Schweigen als Schwäche
Lange vor der Apokalypse fängt aber die Oberfläche in der Kleinstadt zu bröckeln. Unmerklich zerbricht die Allianz mit Curtis Frau. Der Eigenbrödler gerät unweigerlich ins Gerede. Mit einem Mal ist sein Schweigen seine Schwäche. Erst, als er zu seine Mutter fährt, gewinnt die Geschichte neue Fahrt: Wir merken, dass Curtis mit seiner psychischen Stabilität kämpft: Seine Mutter ist seit Jahren wegen Schizophrenie interniert, nachdem sie die Kinder einfach hatte sitzen lassen. Wir beginnen seine Gefährdungslage zu ahnen. Seine Katastrophenvisionen beginnen sich zu verdichten. Doch unbeirrt geht Curtis seinen Weg, buddelt einen Unterstand für seine Familie. Erst als er auch bei der Arbeit überall Bedrohungslagen sieht, seinen Job verliert, und bei der Gemeindefeier ausrastet, bricht die Kruste auf. Niemand sieht in seiner Arche Noah einen Hauch Vernunft. Wir sind an der Borderline angelangt.

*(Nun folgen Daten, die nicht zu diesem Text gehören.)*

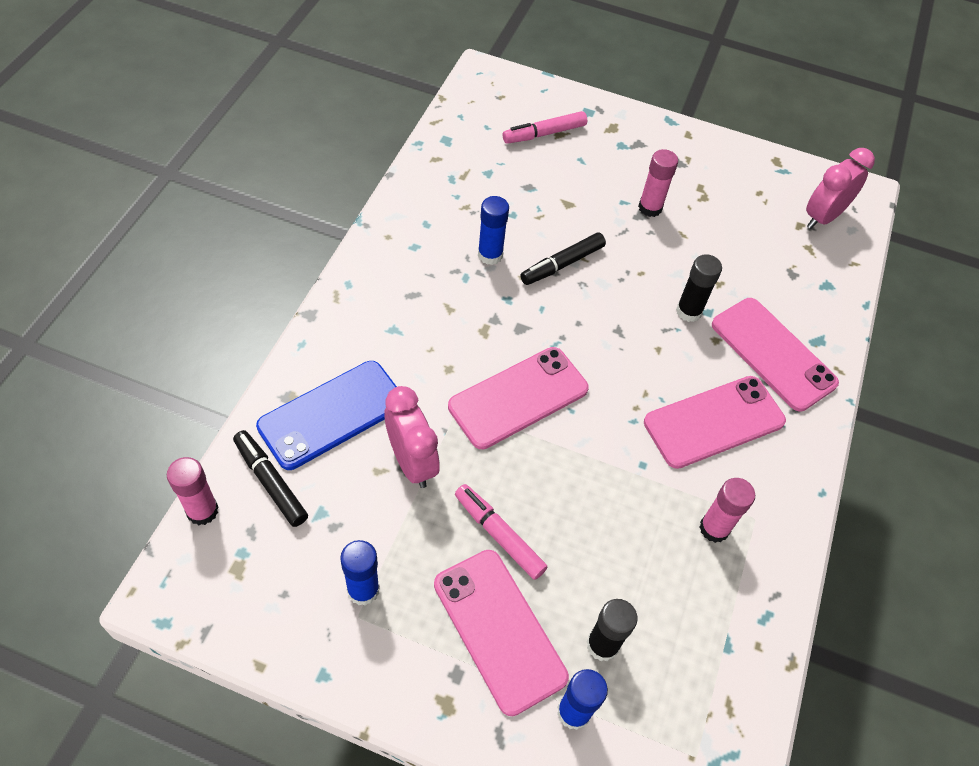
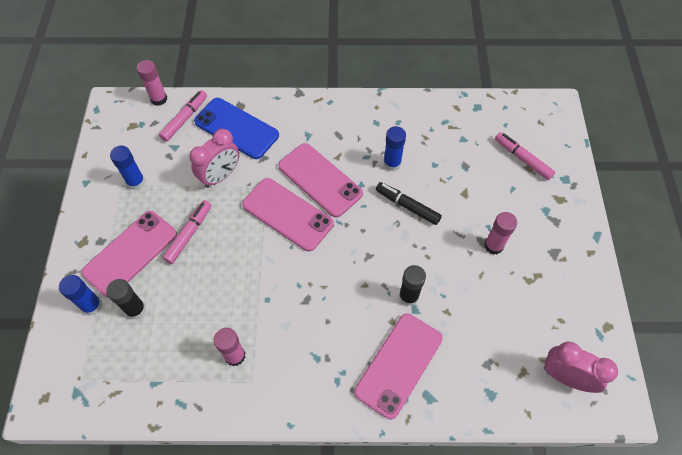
camera: 75 degrees right, 5 degrees up
(271, 482) = (184, 119): black marker -> pink marker
(714, 422) = (319, 336): pink phone -> pink phone (320, 180)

Jetzt sind wir sanft in einen Film über eine psychisch Krankengeschichte geraten. Jetzt sucht Curtis Hilfe bei den Ärzten. Als würde er das Trauma seiner Kindheit, den Zerfall seiner Mutter, an sich selber noch einmal durchleben – und gleichzeitig überwinden wollen, gräbt er sich in seinem Garten ein. Er will seine Familie nicht im Stich lassen. Spätestens jetzt ist der Film auch wieder mehr als eine Krankengeschichte. Jetzt rückt nämlich die Frau von Curtis ins Zentrum, die mit bewundernswertem Langmut die Seite wechselt, ihrem Mann folgt, ja, ihn machen lässt. Jessica Chastain (wir kennen sie schon blendend aus „Tree of Liefe“), die bis hierhin noch zerbrechlich wirkte, gewinnt plötzlich eine neue Kraft. Sie kennt ihren Curtis besser als er glaubt. Sie setzt sich mit ihrer Tochter zu ihm in den Luftschutzkeller. Sie geht mit ihm durch die Hölle, und siehe da: Der Bunker schützt. Der Sturm zieht über sie hinweg. Alles kehrt wieder zurück zu Normalität. War jetzt alles nur Einbildung?
Wie in einem Epilog fährt die Familie ans Meer. Mutter, Vater, Kind. Was weit von zu Hause wie eine Erlösung erscheint, wird nun plötzlich Wirklichkeit. Wirklichkeit? Noch einmal entlässt uns der Film in ein neues Genre. Grossartig.